2. 'const' applies to 'a' rather than to the value of a (constant pointer to char )
*a='F' : legal
a="Hi" : illegal

3. Same as 1.

2)

main(){
  int i=5,j=10; 
  i=i&=j&&10; 
  printf("%d %d",i,j); 
} 
 

Answer:
1 10
Explanation:
The expression can be written as i=(i&=(j&&10)); The inner expression (j&&10) evaluates to 1 because j==10. i is 5. i = 5&1 is 1. Hence the result.

3)

main() {
  int i=4,j=7; 
  j = j || i++ && printf("YOU CAN"); 
  printf("%d %d", i, j); 
} 

Answer:
4 1
Explanation:
The boolean expression needs to be evaluated only till the truth value of the expression is not known. j is not equal to zero itself means that the expression’s truth value is 1. Because it is followed by || and true || (anything) => true where (anything) will not be evaluated.
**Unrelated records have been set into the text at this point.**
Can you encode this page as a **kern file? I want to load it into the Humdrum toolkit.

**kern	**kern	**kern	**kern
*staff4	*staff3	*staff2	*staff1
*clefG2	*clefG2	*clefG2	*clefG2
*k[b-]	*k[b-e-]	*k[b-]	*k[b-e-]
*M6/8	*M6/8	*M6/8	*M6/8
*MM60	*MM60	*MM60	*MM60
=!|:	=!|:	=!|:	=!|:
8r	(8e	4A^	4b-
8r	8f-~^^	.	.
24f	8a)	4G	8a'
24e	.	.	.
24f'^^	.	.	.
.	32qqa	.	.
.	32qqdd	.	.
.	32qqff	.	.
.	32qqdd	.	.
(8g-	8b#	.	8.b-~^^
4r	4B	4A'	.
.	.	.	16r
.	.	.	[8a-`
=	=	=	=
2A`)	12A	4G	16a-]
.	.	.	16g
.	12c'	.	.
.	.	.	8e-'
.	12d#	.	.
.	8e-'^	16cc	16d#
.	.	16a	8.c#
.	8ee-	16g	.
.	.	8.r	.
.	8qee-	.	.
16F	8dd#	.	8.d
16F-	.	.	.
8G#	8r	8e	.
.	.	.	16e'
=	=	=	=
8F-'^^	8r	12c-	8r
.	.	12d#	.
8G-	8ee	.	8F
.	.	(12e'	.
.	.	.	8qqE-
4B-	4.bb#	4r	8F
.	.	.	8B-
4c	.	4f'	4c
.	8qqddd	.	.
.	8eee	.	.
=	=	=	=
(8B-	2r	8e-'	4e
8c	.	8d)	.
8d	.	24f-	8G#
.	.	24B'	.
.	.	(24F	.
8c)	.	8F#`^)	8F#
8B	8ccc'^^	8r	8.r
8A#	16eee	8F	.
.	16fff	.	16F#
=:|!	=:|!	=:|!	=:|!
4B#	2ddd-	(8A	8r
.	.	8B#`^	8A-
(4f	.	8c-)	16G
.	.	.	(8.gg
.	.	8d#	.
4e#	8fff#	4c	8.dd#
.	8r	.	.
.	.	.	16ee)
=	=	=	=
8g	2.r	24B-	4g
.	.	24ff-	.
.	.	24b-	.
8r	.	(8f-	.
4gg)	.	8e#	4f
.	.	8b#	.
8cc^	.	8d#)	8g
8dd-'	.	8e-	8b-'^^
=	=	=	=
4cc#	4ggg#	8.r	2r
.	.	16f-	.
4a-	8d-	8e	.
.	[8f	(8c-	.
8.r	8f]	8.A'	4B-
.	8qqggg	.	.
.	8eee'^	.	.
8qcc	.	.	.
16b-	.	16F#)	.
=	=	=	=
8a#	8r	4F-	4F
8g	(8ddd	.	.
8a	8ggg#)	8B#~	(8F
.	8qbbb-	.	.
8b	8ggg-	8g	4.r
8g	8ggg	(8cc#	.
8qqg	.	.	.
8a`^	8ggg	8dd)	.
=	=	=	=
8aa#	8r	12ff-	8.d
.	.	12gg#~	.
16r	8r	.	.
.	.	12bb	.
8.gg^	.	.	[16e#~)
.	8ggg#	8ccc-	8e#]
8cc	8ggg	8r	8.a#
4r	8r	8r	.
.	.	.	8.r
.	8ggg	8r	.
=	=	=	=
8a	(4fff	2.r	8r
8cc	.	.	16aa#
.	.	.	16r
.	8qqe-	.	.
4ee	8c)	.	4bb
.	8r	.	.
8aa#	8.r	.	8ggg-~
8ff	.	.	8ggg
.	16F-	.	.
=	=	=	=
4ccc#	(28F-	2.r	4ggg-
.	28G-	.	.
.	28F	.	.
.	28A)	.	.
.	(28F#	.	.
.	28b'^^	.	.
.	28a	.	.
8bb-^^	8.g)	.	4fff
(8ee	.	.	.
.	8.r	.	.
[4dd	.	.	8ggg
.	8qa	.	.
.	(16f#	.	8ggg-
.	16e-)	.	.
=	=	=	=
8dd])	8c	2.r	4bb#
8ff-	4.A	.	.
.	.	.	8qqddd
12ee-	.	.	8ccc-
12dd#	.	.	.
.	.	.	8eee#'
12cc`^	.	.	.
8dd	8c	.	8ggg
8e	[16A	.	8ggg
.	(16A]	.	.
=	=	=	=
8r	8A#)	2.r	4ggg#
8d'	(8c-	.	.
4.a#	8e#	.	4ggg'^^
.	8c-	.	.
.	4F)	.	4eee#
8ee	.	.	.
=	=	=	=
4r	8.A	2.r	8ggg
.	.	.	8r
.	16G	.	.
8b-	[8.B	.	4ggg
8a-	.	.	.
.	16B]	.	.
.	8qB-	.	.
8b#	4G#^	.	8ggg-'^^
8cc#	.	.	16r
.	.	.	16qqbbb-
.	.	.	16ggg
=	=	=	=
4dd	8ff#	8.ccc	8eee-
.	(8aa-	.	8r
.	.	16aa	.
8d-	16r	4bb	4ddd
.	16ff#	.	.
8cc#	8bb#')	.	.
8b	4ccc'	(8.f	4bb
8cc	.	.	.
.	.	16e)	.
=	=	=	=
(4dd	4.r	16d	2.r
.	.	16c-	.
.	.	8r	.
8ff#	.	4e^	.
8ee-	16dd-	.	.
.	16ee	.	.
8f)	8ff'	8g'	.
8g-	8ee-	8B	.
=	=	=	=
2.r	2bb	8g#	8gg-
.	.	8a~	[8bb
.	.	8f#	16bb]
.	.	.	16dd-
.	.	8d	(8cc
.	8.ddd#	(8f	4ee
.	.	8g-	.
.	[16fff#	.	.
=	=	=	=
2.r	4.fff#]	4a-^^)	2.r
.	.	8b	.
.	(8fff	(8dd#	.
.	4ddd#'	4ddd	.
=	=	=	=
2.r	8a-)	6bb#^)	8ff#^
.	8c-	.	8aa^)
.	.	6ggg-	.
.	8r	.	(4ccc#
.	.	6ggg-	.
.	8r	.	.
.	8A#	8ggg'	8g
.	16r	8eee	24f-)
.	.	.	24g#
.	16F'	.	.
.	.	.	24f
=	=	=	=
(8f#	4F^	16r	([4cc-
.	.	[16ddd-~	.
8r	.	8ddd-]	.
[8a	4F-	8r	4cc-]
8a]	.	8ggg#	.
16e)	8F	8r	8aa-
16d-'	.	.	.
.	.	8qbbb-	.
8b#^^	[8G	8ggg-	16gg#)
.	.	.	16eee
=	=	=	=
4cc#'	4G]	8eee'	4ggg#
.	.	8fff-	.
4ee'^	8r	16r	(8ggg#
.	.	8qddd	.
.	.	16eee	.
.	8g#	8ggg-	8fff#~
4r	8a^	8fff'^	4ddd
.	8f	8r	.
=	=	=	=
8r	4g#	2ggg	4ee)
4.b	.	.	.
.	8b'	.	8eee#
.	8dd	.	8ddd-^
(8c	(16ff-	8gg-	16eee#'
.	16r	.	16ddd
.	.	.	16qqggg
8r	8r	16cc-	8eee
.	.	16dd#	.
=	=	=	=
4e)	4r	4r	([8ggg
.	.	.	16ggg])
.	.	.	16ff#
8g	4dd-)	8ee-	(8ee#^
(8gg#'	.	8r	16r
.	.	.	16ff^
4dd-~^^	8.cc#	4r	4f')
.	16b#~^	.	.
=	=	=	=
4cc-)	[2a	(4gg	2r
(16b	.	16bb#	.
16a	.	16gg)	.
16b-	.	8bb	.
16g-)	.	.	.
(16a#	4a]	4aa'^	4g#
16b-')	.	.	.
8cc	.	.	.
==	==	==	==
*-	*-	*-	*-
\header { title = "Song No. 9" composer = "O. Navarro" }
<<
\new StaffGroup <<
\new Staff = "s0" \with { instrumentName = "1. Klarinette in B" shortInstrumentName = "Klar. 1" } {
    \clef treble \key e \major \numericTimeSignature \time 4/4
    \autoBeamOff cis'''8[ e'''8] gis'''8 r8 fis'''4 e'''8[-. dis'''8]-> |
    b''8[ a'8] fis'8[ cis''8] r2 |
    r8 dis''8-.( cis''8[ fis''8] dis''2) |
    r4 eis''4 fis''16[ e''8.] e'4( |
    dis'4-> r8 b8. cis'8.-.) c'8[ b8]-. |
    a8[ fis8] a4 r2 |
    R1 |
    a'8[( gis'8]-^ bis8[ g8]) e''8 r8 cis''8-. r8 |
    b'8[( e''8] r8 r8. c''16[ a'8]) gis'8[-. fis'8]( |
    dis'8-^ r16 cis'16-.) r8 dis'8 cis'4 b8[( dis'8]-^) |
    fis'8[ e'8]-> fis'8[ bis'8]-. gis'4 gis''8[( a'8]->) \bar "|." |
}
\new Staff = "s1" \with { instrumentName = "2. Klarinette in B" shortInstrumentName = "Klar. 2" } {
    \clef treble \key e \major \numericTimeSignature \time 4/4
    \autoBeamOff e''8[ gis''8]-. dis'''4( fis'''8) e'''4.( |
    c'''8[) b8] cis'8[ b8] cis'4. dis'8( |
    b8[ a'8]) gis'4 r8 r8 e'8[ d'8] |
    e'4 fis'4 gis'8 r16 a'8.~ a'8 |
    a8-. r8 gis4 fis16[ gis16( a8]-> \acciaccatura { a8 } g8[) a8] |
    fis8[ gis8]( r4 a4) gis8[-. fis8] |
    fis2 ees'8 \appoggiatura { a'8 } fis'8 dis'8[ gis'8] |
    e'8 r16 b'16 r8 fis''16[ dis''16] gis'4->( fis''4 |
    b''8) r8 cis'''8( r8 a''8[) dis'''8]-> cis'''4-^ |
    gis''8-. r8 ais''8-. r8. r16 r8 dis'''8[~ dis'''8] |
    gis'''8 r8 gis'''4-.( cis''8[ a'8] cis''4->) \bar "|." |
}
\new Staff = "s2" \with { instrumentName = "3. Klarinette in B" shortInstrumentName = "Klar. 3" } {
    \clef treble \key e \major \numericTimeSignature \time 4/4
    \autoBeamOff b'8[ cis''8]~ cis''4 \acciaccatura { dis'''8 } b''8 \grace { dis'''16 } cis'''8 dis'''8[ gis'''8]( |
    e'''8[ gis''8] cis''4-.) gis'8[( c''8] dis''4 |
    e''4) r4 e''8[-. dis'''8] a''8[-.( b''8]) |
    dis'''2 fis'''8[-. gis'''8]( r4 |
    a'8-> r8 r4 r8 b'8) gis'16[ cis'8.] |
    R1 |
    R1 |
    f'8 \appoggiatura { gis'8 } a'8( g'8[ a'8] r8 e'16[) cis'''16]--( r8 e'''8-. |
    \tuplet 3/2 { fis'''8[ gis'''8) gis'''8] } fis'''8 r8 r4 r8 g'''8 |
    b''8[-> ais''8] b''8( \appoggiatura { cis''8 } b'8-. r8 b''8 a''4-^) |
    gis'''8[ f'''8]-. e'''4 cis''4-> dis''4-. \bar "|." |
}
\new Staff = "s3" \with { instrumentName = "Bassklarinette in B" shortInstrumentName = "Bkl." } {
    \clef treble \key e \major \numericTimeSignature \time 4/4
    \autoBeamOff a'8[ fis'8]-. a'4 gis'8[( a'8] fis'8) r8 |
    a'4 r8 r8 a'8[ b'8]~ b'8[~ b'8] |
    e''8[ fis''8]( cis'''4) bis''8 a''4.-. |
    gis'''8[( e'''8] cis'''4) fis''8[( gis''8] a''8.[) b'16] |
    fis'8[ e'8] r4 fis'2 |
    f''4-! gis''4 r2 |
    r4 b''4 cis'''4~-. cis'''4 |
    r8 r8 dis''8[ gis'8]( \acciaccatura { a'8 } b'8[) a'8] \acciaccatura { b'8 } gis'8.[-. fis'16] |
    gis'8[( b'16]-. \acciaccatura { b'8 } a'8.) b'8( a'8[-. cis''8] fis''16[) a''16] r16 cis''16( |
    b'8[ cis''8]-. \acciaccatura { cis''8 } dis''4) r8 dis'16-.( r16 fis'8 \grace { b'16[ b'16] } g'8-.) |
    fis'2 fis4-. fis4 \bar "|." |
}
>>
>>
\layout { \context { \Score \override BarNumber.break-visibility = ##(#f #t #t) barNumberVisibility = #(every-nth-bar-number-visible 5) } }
So the remaining expression
is not evaluated and so the value of i remains the same. Similarly when && operator is involved in an expression, when any of the operands become false, the whole expression’s truth value becomes false
and hence the remaining expression will not be evaluated. false && (anything) => false where (anything) will not be evaluated.

4)

main() {
  register int a=2; 
  printf("Address of a = %d",&a); 
  printf("Value of a   = %d",a); 
}

Answer:
Compier Error: '&' on register variable

& (address of ) operator cannot be applied on register variables.

5)

main() {
    float i=1.5; 
  switch(i) {
    case 1: printf("1"); 
    case 2: printf("2"); 
    default : printf("0"); 
  } 
} 

Answer:
Compiler Error: switch expression not integral
Explanation:
Switch statements can be applied only to integral types.